● **Work to do**
Report every line of the items below that contains the string "center", copying each such line in full.

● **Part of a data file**
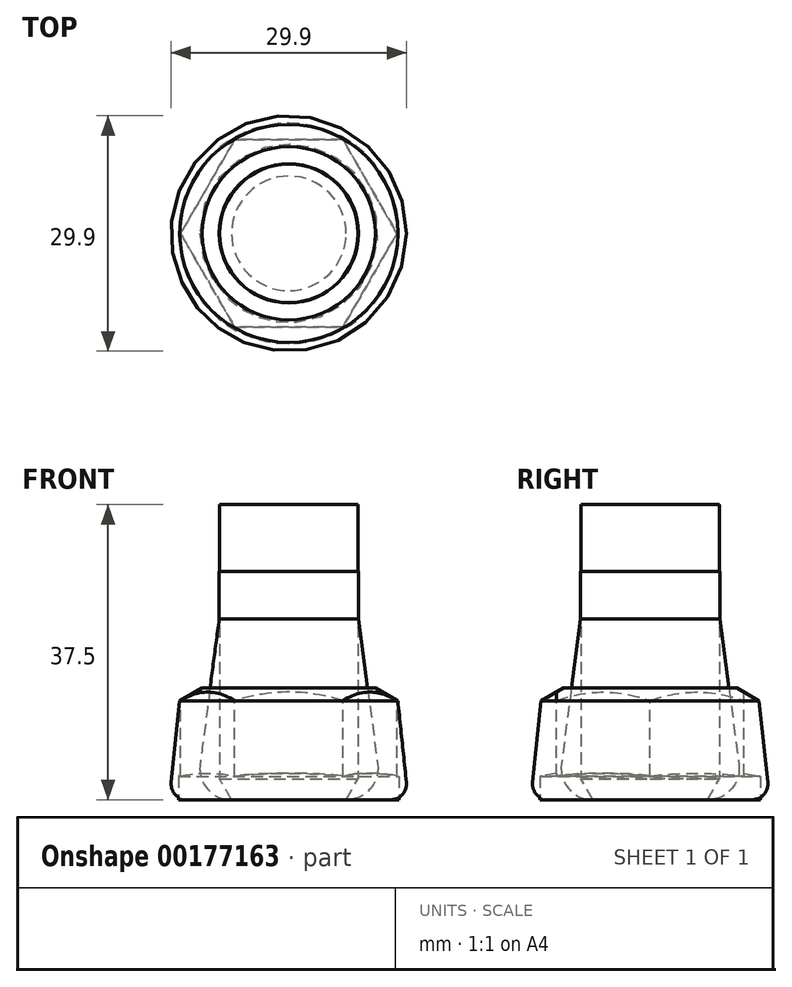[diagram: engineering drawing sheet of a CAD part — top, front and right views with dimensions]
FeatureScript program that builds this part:
annotation { "Feature Type Name" : "Feature", "Feature Type Description" : "" }
export const myFeature = defineFeature(function(context is Context, id is Id, definition is map)
    precondition{}
    {
        {
            var Q0;
            Q0=qCreatedBy(makeId("Front.planeOp"),FACE);
            var sketch = newSketch(context, id + "F0", { "sketchPlane" : qUnion([Q0]), "disableImprinting" : false});
            skLineSegment(sketch, "E0", {"start": v(0, 0) * mm, "end": v(0, 14.2) * mm});
            skLineSegment(sketch, "E1", {"start": v(0, 14.2) * mm, "end": v(11, 14.2) * mm});
            skLineSegment(sketch, "E2", {"start": v(13.75, 12.61) * mm, "end": v(13.75, 3.04) * mm});
            skLineSegment(sketch, "E3", {"start": v(13.75, 3.04) * mm, "end": v(14, 3) * mm});
            skLineSegment(sketch, "E4", {"start": v(14, 3) * mm, "end": v(14, 0) * mm});
            skLineSegment(sketch, "E5", {"start": v(14, 0) * mm, "end": v(0, 0) * mm});
            skLineSegment(sketch, "E6", {"start": v(11, 14.2) * mm, "end": v(13.75, 12.61) * mm});
            skLineSegment(sketch, "E7", {"start": v(0, 0) * mm, "end": v(0, 14.2) * mm, "construction": true});
            skSolve(sketch);
        }
        {
            var Q0;
            Q0=qSketchRegion(id+"F0",true);
            var Q1;
            Q1=sQuery(id+"F0.wireOp",EDGE,"E0");
            revolve(context, id + "F1", {"entities" : qUnion([Q0]), "axis" : qUnion([Q1]), "revolveType" : RevolveType.FULL});
        }
        {
            var Q0;
            Q0=makeQuery(id+"F1.opRevolve","SWEPT_FACE",FACE,{"disambiguationData":[OSD([sQuery(id+"F0.wireOp",EDGE,"E1")])]});
            var sketch = newSketch(context, id + "F2", { "sketchPlane" : qUnion([Q0])});
            skCircle(sketch, "E8.cCircle", {"center": v(0, 0) * mm, "radius": 11.9 * mm, "construction": true});
            skLineSegment(sketch, "E8.0", {"start": v(-6.87, 11.9) * mm, "end": v(6.87, 11.9) * mm});
            skLineSegment(sketch, "E8.1", {"start": v(6.87, 11.9) * mm, "end": v(13.74, 0) * mm});
            skLineSegment(sketch, "E8.2", {"start": v(13.74, 0) * mm, "end": v(6.87, -11.9) * mm});
            skLineSegment(sketch, "E8.3", {"start": v(6.87, -11.9) * mm, "end": v(-6.87, -11.9) * mm});
            skLineSegment(sketch, "E8.4", {"start": v(-6.87, -11.9) * mm, "end": v(-13.74, 0) * mm});
            skLineSegment(sketch, "E8.5", {"start": v(-13.74, 0) * mm, "end": v(-6.87, 11.9) * mm});
            skPoint(sketch, "E8.0.midPoint", {"position": v(0, 11.9) * mm});
            skCircle(sketch, "E9", {"center": v(0, 0) * mm, "radius": 23.1 * mm});
            skSolve(sketch);
        }
        {
            var Q0;
            Q0=qSketchRegion(id+"F2",true);
            var Q1;
            Q1=makeQuery(id+"F1.opRevolve","SWEPT_FACE",FACE,{"disambiguationData":[OSD([sQuery(id+"F0.wireOp",EDGE,"E3")])]});
            extrude(context, id + "F3", {"entities" : qUnion([Q0]), "operationType" : NewBodyOperationType.REMOVE, "endBound" : BoundingType.UP_TO_SURFACE, "oppositeDirection" : true, "endBoundEntityFace" : qUnion([Q1]), "depth" : 25 * mm, "offsetDistance" : 25 * mm});
        }
        {
            var Q0;
            Q0=qCreatedBy(makeId("Front.planeOp"),FACE);
            var sketch = newSketch(context, id + "F4", { "sketchPlane" : qUnion([Q0])});
            skLineSegment(sketch, "E10", {"start": v(0, 0) * mm, "end": v(0, 29) * mm});
            skLineSegment(sketch, "E11", {"start": v(0, 29) * mm, "end": v(8.84, 29) * mm});
            skLineSegment(sketch, "E12", {"start": v(8.84, 29) * mm, "end": v(8.84, 23) * mm});
            skLineSegment(sketch, "E13", {"start": v(8.84, 23) * mm, "end": v(11.27, 4.52) * mm});
            skLineSegment(sketch, "E14", {"start": v(7.3, 0) * mm, "end": v(0, 0) * mm});
            skLineSegment(sketch, "E15", {"start": v(0, 0) * mm, "end": v(0, 29) * mm, "construction": true});
            skPoint(sketch, "E16.visualSharp", {"position": v(11.87, 0) * mm});
            skArc(sketch, "E16.filletArc", {"start": v(7.3, 0) * mm, "mid": v(10.31, 1.36) * mm, "end": v(11.27, 4.52) * mm});
            skSolve(sketch);
        }
        {
            var Q0;
            Q0=makeQuery(id+"F4.imprint","IMPRINT",FACE,{"disambiguationData":[TD([[makeQuery(id+"F4.imprint","IMPRINT",EDGE,{"derivedFrom":sQuery(id+"F4.wireOp",EDGE,"E10")}),-1.0]])]});
            var Q1;
            Q1=sQuery(id+"F4.wireOp",EDGE,"E10");
            revolve(context, id + "F5", {"surfaceOperationType" : NewSurfaceOperationType.NEW, "entities" : qUnion([Q0]), "axis" : qUnion([Q1]), "revolveType" : RevolveType.FULL});
        }
        {
            var Q0;
            Q0=qCreatedBy(makeId("Front.planeOp"),FACE);
            var sketch = newSketch(context, id + "F6", { "sketchPlane" : qUnion([Q0])});
            skLineSegment(sketch, "E17", {"start": v(0, 0) * mm, "end": v(0, 14.2) * mm, "construction": true});
            skLineSegment(sketch, "E18", {"start": v(0, 14.2) * mm, "end": v(11, 14.2) * mm});
            skLineSegment(sketch, "E19", {"start": v(11, 14.2) * mm, "end": v(13.85, 12.55) * mm});
            skLineSegment(sketch, "E20", {"start": v(13.85, 12.55) * mm, "end": v(14.94, 2.2) * mm});
            skLineSegment(sketch, "E21", {"start": v(12.95, 0) * mm, "end": v(0, 0) * mm});
            skLineSegment(sketch, "E22", {"start": v(0, 14.2) * mm, "end": v(0, 0) * mm});
            skPoint(sketch, "E23.visualSharp", {"position": v(15.17, 0) * mm});
            skArc(sketch, "E23.filletArc", {"start": v(12.95, 0) * mm, "mid": v(14.43, 0.66) * mm, "end": v(14.94, 2.2) * mm});
            skSolve(sketch);
        }
        {
            var Q0;
            Q0 = qSketchRegion(id + "F6", true);
            var Q1;
            Q1=sQuery(id+"F6.wireOp",EDGE,"E22");
            revolve(context, id + "F7", {"surfaceOperationType" : NewSurfaceOperationType.NEW, "entities" : qUnion([Q0]), "axis" : qUnion([Q1]), "revolveType" : RevolveType.FULL});
        }
        {
            var Q0;
            Q0=qCreatedBy(makeId("Front.planeOp"),FACE);
            var sketch = newSketch(context, id + "F8", { "sketchPlane" : qUnion([Q0])});
            skLineSegment(sketch, "E24", {"start": v(0, 0) * mm, "end": v(0, 37.5) * mm});
            skLineSegment(sketch, "E25", {"start": v(0, 37.5) * mm, "end": v(8.8, 37.5) * mm});
            skLineSegment(sketch, "E26", {"start": v(8.8, 37.5) * mm, "end": v(8.8, 2.64) * mm});
            skLineSegment(sketch, "E27", {"start": v(8.8, 2.64) * mm, "end": v(7.28, 0) * mm});
            skLineSegment(sketch, "E28", {"start": v(7.28, 0) * mm, "end": v(0, 0) * mm});
            skLineSegment(sketch, "E29", {"start": v(0, 37.5) * mm, "end": v(0, 0) * mm, "construction": true});
            skSolve(sketch);
        }
        {
            var Q0;
            Q0 = qSketchRegion(id + "F8", true);
            var Q1;
            Q1=sQuery(id+"F8.wireOp",EDGE,"E24");
            revolve(context, id + "F9", {"surfaceOperationType" : NewSurfaceOperationType.NEW, "entities" : qUnion([Q0]), "axis" : qUnion([Q1]), "revolveType" : RevolveType.FULL});
        }
    });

● **Result of the exercise**
            skCircle(sketch, "E8.cCircle", {"center": v(0, 0) * mm, "radius": 11.9 * mm, "construction": true});
            skCircle(sketch, "E9", {"center": v(0, 0) * mm, "radius": 23.1 * mm});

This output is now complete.